Source text START

PhD thesis: closed loop sequence learning

Bernd Porr bp1 at cn.stir.ac.uk
Tue May 27 04:42:04 EDT 2003


I'm pleased to announce my PhD thesis:

"Sequence-Learning in a Self-Referential
Closed-Loop Behavioural System"

Available here:

http://www.cn.stir.ac.uk/~bp1/diss55pdf.pdf
<http://www.cn.stir.ac.uk/%7Ebp1/diss55pdf.pdf>


Abstract:
---------
This thesis focuses on the problem of ``autonomous agents''. 
It is assumed that such agents want to be in a desired state 
which can be assessed by the agent itself when it observes 
the consequences of its own actions. Therefore the
_feedback_ from the motor output via the environment
to the sensor input is an essential component of such a 
system. Therefore, an agent is defined in this thesis as a 
self-referential system which operates within a closed 
sensor-motor-sensor feedback loop. The generic situation is 
that the agent is always prone to unpredictable disturbances 
which arrive from the outside, i.e. from its environment. 
These disturbances cause a deviation from the desired
state (for example the organism is attacked unexpectedly or 
the temperature in the environment changes, ...). The 
simplest mechanism for managing such disturbances in an 
organism is to employ a reflex loop which essentially 
establishes reactive behaviour. Reflex loops are directly 
related to closed loop feedback controllers. Thus,
they are robust and they do not need a built-in model of the
control situation.

However, reflexes have one main disadvantage, namely that 
they always occur ``too late''; i.e., only _after_ a (for 
example, unpleasant) reflex eliciting sensor event has 
occurred. This defines an objective problem for the 
organism. This thesis provides a solution to this problem 
which is called Isotropic Sequence Order (ISO-) learning.

Source text END
Raw data START

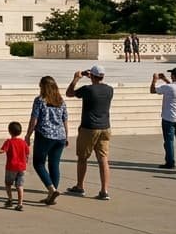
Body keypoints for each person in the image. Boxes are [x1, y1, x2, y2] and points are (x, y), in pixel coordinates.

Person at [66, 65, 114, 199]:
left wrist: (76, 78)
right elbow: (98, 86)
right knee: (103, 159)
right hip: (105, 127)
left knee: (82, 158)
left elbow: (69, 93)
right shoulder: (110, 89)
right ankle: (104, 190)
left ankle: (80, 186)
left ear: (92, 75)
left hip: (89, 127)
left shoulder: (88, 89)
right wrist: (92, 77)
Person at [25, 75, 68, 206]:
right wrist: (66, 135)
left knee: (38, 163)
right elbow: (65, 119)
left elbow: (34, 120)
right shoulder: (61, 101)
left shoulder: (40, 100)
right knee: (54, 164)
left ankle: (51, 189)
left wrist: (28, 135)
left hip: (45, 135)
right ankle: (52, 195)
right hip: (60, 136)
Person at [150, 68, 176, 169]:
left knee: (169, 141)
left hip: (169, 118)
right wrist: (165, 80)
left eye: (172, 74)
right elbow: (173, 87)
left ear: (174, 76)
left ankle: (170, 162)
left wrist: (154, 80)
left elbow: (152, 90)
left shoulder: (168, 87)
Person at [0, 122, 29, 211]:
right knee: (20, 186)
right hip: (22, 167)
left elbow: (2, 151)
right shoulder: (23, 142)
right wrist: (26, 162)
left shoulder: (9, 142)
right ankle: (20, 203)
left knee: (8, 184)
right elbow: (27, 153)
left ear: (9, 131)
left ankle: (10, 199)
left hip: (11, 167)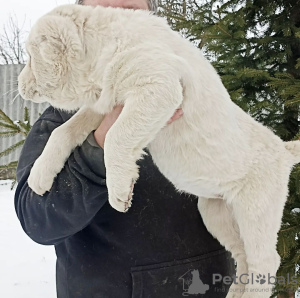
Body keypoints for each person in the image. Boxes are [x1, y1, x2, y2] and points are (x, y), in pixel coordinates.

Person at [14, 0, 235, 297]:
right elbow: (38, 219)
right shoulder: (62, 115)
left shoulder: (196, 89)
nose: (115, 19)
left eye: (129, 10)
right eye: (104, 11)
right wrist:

Raw data END

◆ Things to do ◆
• a. Answer these questions from the thesis announcement:
(i) What is the title of the thesis?
(ii) Reflex loops are directly related to what?
(iii) What name is given to the solution the thesis provides?
• b. Write out the thesis announcement between "However, reflexes have" and "Order (ISO-) learning.", inclusive, swapping "organism" for "robot".

◆ Task-by-task solutions ◆
• a.
(i) "Sequence-Learning in a Self-Referential Closed-Loop Behavioural System"
(ii) Closed loop feedback controllers
(iii) Isotropic Sequence Order (ISO-) learning

• b.
However, reflexes have one main disadvantage, namely that 
they always occur ``too late''; i.e., only _after_ a (for 
example, unpleasant) reflex eliciting sensor event has 
occurred. This defines an objective problem for the 
robot. This thesis provides a solution to this problem 
which is called Isotropic Sequence Order (ISO-) learning.